Account compromise response¶
Trigger: you received a login alert you did not initiate, a password reset email you did not request, a notification of account activity you do not recognise, or someone tells you they received a message from your account that you did not send.
Do not wait to see if it resolves itself. It will not.
Secure the account immediately¶
If you can still log in, change the password now. Use your password manager to generate something new. Do not reuse anything you have used before.
If you cannot log in because the password has been changed, go to the account recovery flow. Use a recovery email address or phone number that the attacker does not control. If the recovery options have been changed, contact the service’s support team directly and report the compromise.
Once back in: revoke all active sessions (usually under “Security” or “Devices” in account settings). This logs out anyone currently logged in, including the attacker.

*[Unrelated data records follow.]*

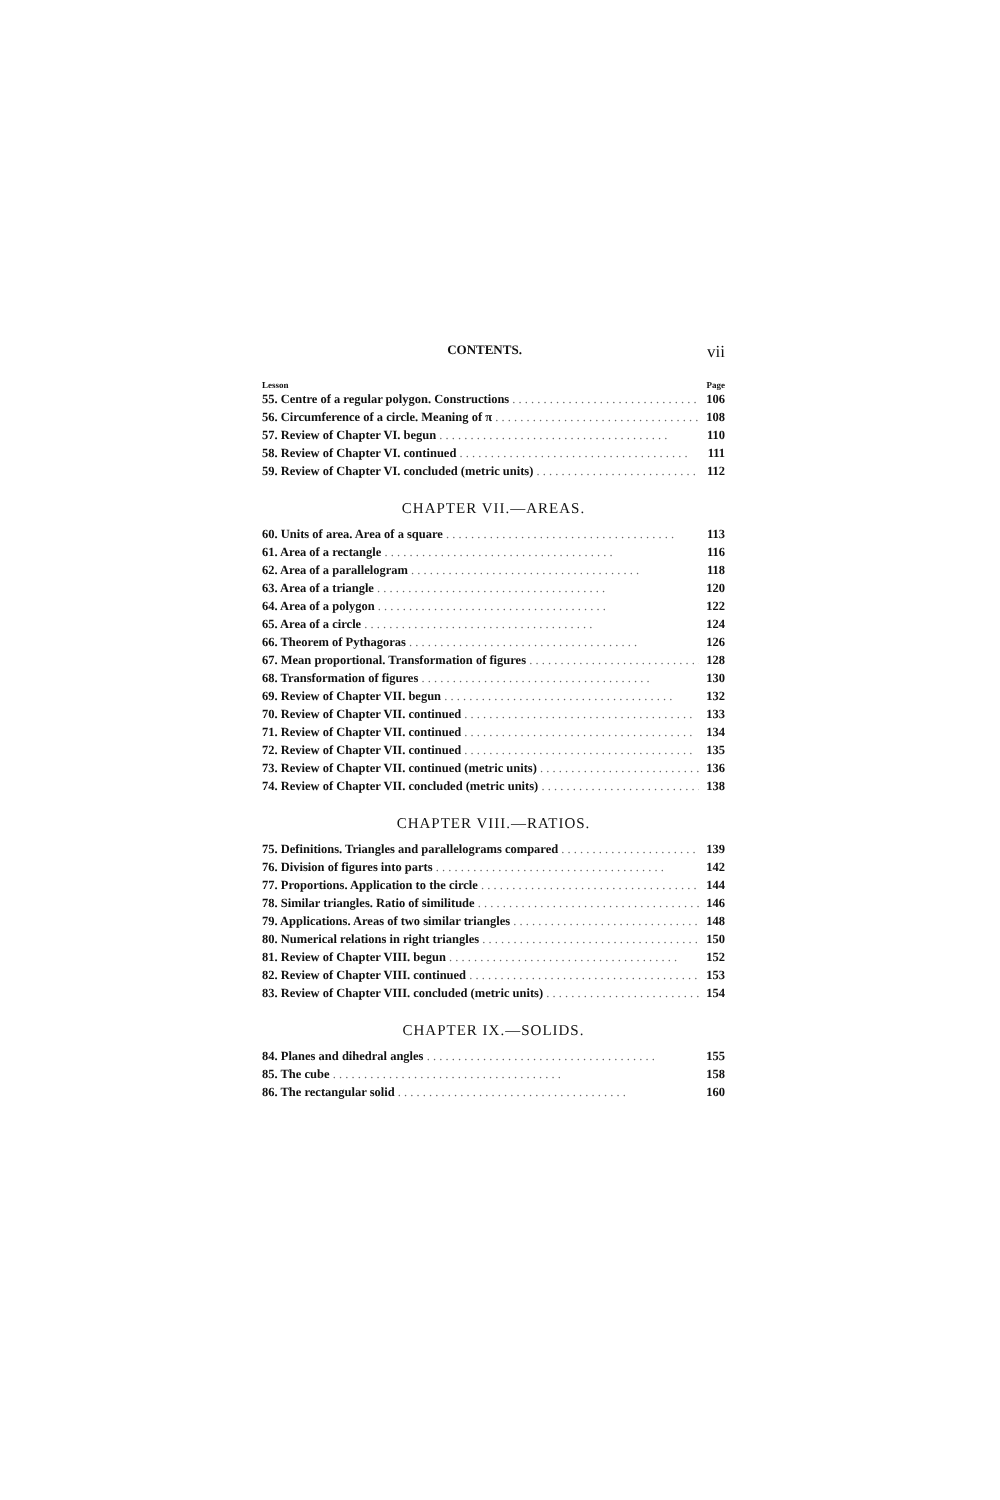CONTENTS. vii
Lesson Page
55. Centre of a regular polygon. Constructions 106
56. Circumference of a circle. Meaning of π 108
57. Review of Chapter VI. begun 110
58. Review of Chapter VI. continued 111
59. Review of Chapter VI. concluded (metric units) 112
CHAPTER VII.—AREAS.
60. Units of area. Area of a square 113
61. Area of a rectangle 116
62. Area of a parallelogram 118
63. Area of a triangle 120
64. Area of a polygon 122
65. Area of a circle 124
66. Theorem of Pythagoras 126
67. Mean proportional. Transformation of figures 128
68. Transformation of figures 130
69. Review of Chapter VII. begun 132
70. Review of Chapter VII. continued 133
71. Review of Chapter VII. continued 134
72. Review of Chapter VII. continued 135
73. Review of Chapter VII. continued (metric units) 136
74. Review of Chapter VII. concluded (metric units) 138
CHAPTER VIII.—RATIOS.
75. Definitions. Triangles and parallelograms compared 139
76. Division of figures into parts 142
77. Proportions. Application to the circle 144
78. Similar triangles. Ratio of similitude 146
79. Applications. Areas of two similar triangles 148
80. Numerical relations in right triangles 150
81. Review of Chapter VIII. begun 152
82. Review of Chapter VIII. continued 153
83. Review of Chapter VIII. concluded (metric units) 154
CHAPTER IX.—SOLIDS.
84. Planes and dihedral angles 155
85. The cube 158
86. The rectangular solid 160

Assess what the account controls¶
An email account is a special case. If it was your email, assume that any other account that uses it for login or password recovery has been exposed. Work through those accounts in order of sensitivity and change their passwords.
For any account, review:
What data was accessible from it?
Were there any actions taken during the period of compromise (emails sent, files accessed, settings changed)?
Does this account have admin access to other systems?
Check for backdoors left behind¶
Attackers often create persistence before leaving. Check for:
New recovery email addresses or phone numbers added.
New authorised devices or sessions.
OAuth applications granted access (under “Connected apps” or similar).
Forwarding rules set up in email that silently copy everything sent.
Changes to your profile that could be used in follow-on attacks.
Remove anything you did not add.
Enable or verify 2FA¶
If the account did not have two-factor authentication enabled, add it now. See the authenticators runbook. If it did have 2FA but the account was still compromised, check which recovery methods exist and whether the attacker may have used one of them (SIM swap, recovery email access).
Check adjacent accounts¶
Passwords are sometimes reused despite best intentions. If the compromised account had a password that appeared anywhere else, change all instances of it.
If credentials from the breach may be available to the attacker (for example, you are uncertain whether the account contents included passwords stored in the account), treat all accounts with the same password as compromised.
Report and monitor¶
Report the compromise to the service. Most platforms have a dedicated route for this and may be able to tell you more about how the access occurred.
Monitor for follow-on activity over the next weeks: unusual login attempts on other accounts, unexpected messages sent from accounts connected to this one, social engineering attempts targeting your contacts using information the attacker now holds.